À mon chevet is a series of posts featuring a quote from whatever book is on my nightstand at the moment.
Ah, vacation: spending time with the relatives, drinking Bell's with my brother, and reading.
Take them all away
when the telegram came that she was dying the bellglass cracked in a screech of slate pencils (have you ever never been able to sleep for a week in April?) and He met me in the grey trainshed my eyes were stinging with vermillion bronze and chromegreen inks that oozed fromt he spinning April hills His moustaches were white the tired droop of an old man's cheeks She's gone Jack grief isn't a uniform and the in the parlor the waxen odor of lilies in the parlor (He and I we must bury the uniform of grief)

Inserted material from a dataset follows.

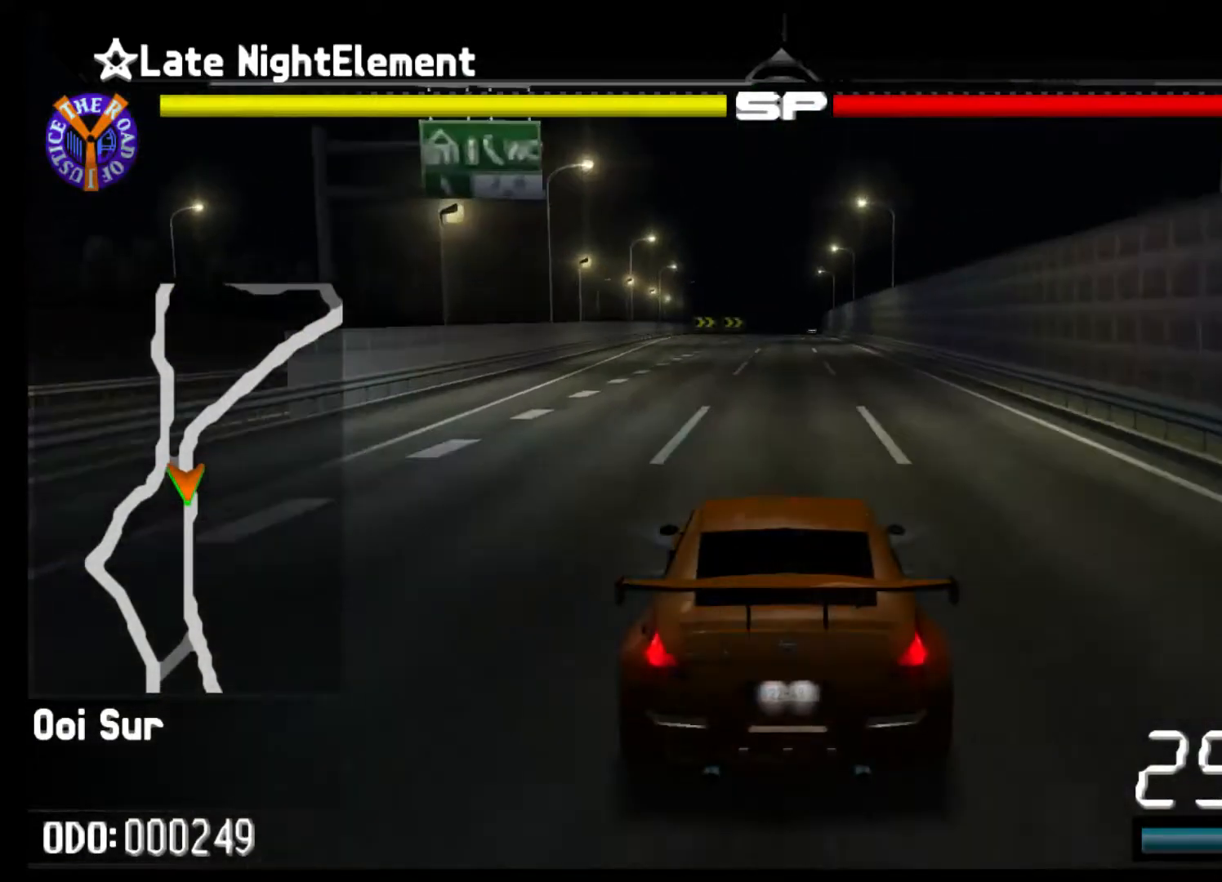
{"buttons": ["R2"], "left_stick": "center", "events": [[267, "left_stick", "center"]]}
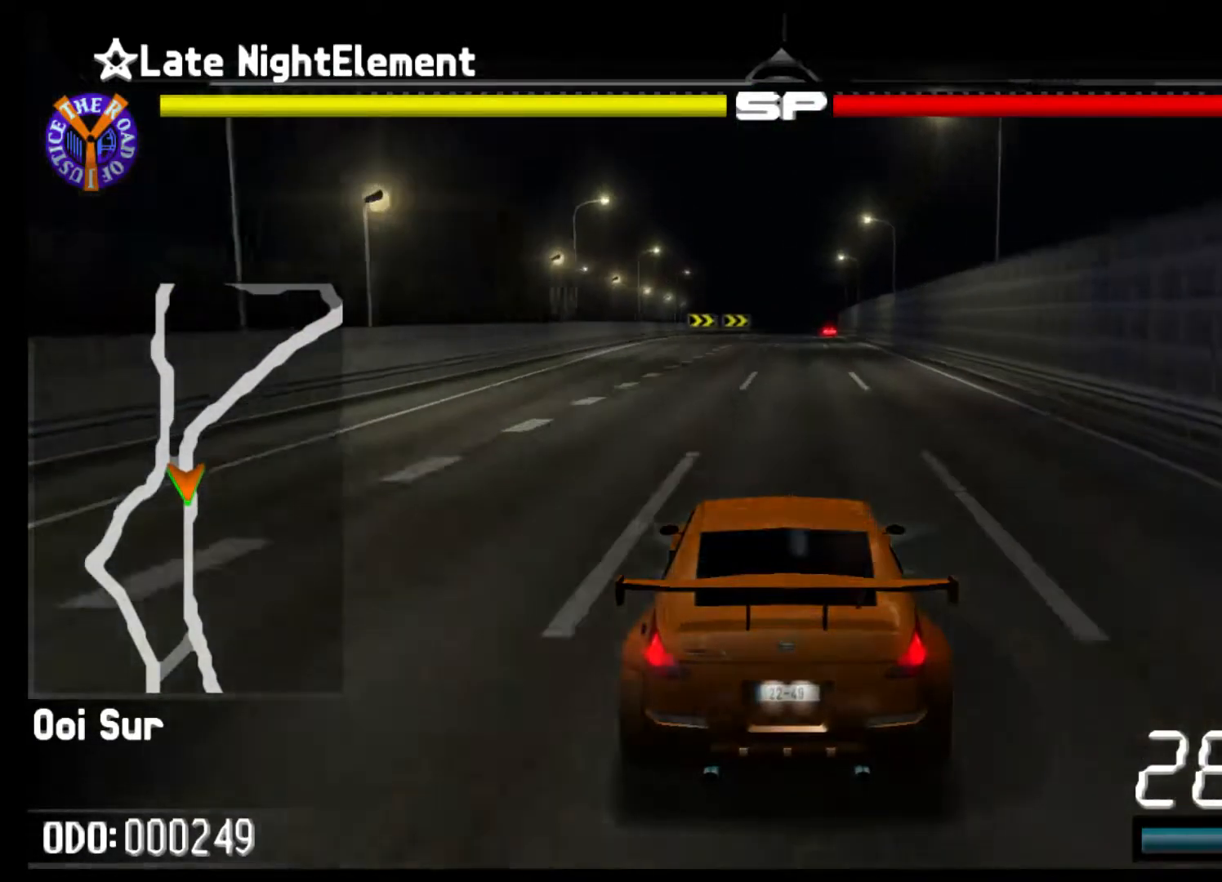
{"buttons": ["R2"], "left_stick": "center", "events": []}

then the riversmell the shimmering Potomac reaches the little choppysilver waves at Indian Head there were mockingbirds in the graveyard and the roadsides steamed with spring April enough to shock the world
-- John Dos Passos, 1919 (1931), "The Camera Eye (28)," p. 6
One part of the cross-section of American life, fictional and real, mixed together by Dos Passos is the Camera Eye sections that run throughout the U.S.A. trilogy. These are autobiographical remembrances, in a stream of consciousness style, culled from the author's experiences living all over the world. The second paragraph quoted here contains one of many references to his time living in the Washington area. If you go down the Potomac River past Mount Vernon, you will see the picturesque peninsula known as Indian Head, in Charles County, Md. At the time of this novel's action, it was still very rustic, a few houses next to the U.S. Navy's proving ground (now the Naval Surface Warfare Center). I have no idea about the quotation that begins this excerpt, if it comes from a poem or a song. Some band named Madagascar has apparently used those words as the title of a song, on their album Forced March.